Telus and Canada Announce Three AI Data Centres

The federal government and Telus announced plans for a three-site AI data centre cluster in British Columbia, including an expansion in Kamloops and two new facilities in Vancouver, per reporting by BetaKit, BNN Bloomberg (The Canadian Press) and The Logic. Reporting states the cluster is framed as a "sovereign" AI infrastructure project and is tied to Ottawa's initiative to encourage large-scale domestic compute. Per BetaKit and The Logic, the companies behind the project estimate roughly $9 billion in economic activity, 1,000 construction jobs, 525 permanent operational roles, and up to 150 megawatts of capacity powering over 60,000 GPUs by 2032. AI Minister Evan Solomon is quoted describing the project as reflecting "the kind of ambitious infrastructure we need as a country," according to BetaKit.
What happened
Per BetaKit, BNN Bloomberg (The Canadian Press) and The Logic, the Government of Canada and Telus announced a three-facility AI data centre cluster in British Columbia. Reporting says the package includes an expansion of Telus's existing Kamloops data centre and two Vancouver facilities - a repurposed 100,000-square-foot site in Mount Pleasant and a larger downtown Vancouver development near BC Place. BetaKit reports the announcement was delivered by AI Minister Evan Solomon alongside Telus CEO Darren Entwistle, and that Solomon said, "The Telus project 'reflects the kind of ambitious infrastructure we need as a country.'"
Technical details
Reporting by The Logic and BetaKit attributed capacity figures to the companies and announcement materials.
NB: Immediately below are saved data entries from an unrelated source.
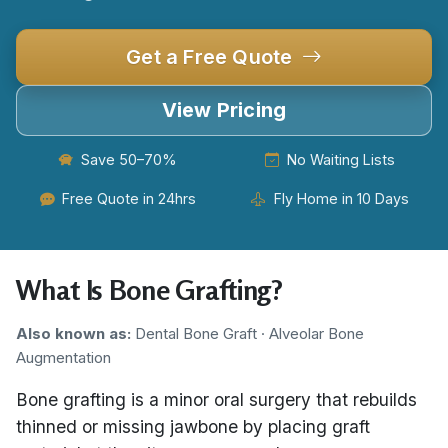
Get a Free Quote
View Pricing
Save 50–70%
No Waiting Lists
Free Quote in 24hrs
Fly Home in 10 Days
What Is Bone Grafting?
Also known as:
Dental Bone Graft · Alveolar Bone
Augmentation
Bone grafting is a minor oral surgery that rebuilds
thinned or missing jawbone by placing graft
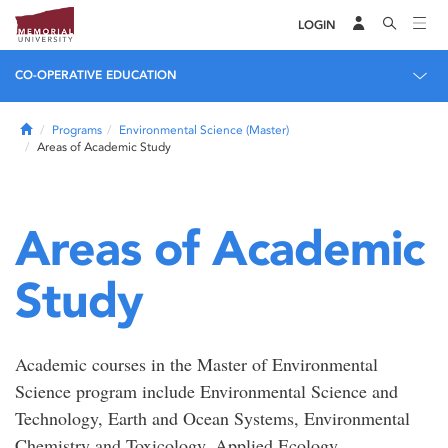
LOGIN
CO-OPERATIVE EDUCATION
Home
Programs
Environmental Science (Master)
Areas of Academic Study
Areas of Academic
Study
Academic courses in the Master of Environmental
Science program include Environmental Science and
Technology, Earth and Ocean Systems, Environmental
Chemistry and Toxicology, Applied Ecology,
The coverage states the combined cluster is expected to reach up to 150 megawatts of power by 2032 and to house more than 60,000 GPUs across the three sites, with the Kamloops expansion reaching up to 25 megawatts, the Mount Pleasant site around 26 megawatts, and the downtown facility capable of up to 100 megawatts when completed. BetaKit notes Telus's existing Kamloops site currently holds up to 12,500 GPUs and can generate up to 25 megawatts. The Logic reports Telus has so far secured 85 megawatts of electricity from BC Hydro for the project.
Industry context
Editorial analysis: Reporting frames the announcement as the first named project under Ottawa's national strategy to promote large-scale, domestic AI compute capacity. Public coverage highlights three policy tensions that commonly accompany urban AI data centre projects: access to grid-scale renewable power, integration with dense urban real estate, and local jobs versus community impacts. Several outlets note timelines reported by Telus: the Kamloops expansion and Mount Pleasant conversion are targeted to open later this year, while the downtown Vancouver site is slated to begin coming online in 2029, per The Logic and BNN Bloomberg.
Implications for practitioners
Editorial analysis: For ML engineers and infrastructure teams, a domestic cluster of this scale implies closer, lower-latency options for Canadian research and industry customers who prefer onshore compute for data-sovereignty and compliance reasons, according to public reporting. Industry coverage emphasizes the emphasis on renewable power sourcing via BC Hydro, which matters for teams tracking sustainability-adjusted compute costs. Reporting also identifies Westbank as a real-estate partner on the Vancouver facilities, which is relevant for anyone evaluating colocation, interconnect, or campus-access models in the region.
What to watch
Editorial analysis: Observers will track:
- •the final terms and amount of federal backing, since outlets report Ottawa and Telus had not disclosed a completed funding deal at the announcement
- •concrete grid and permitting approvals tied to BC Hydro allocations and municipal integration in Mount Pleasant and downtown Vancouver
- •precise commercial offers and tenancy models Telus publishes for AI customers, including pricing, multi-tenant versus sovereign-only guarantees, and on-site networking/interconnect options. Public reporting indicates Telus and Ottawa framed this as supporting domestic academia and industry collaboration, but details on access terms and timelines remain to be published
Scoring Rationale
A government-backed, multi-site AI data centre cluster with substantial capacity targets is a notable national infrastructure development for practitioners, affecting capacity, procurement, and regional sustainability planning. It is important but not a global paradigm shift.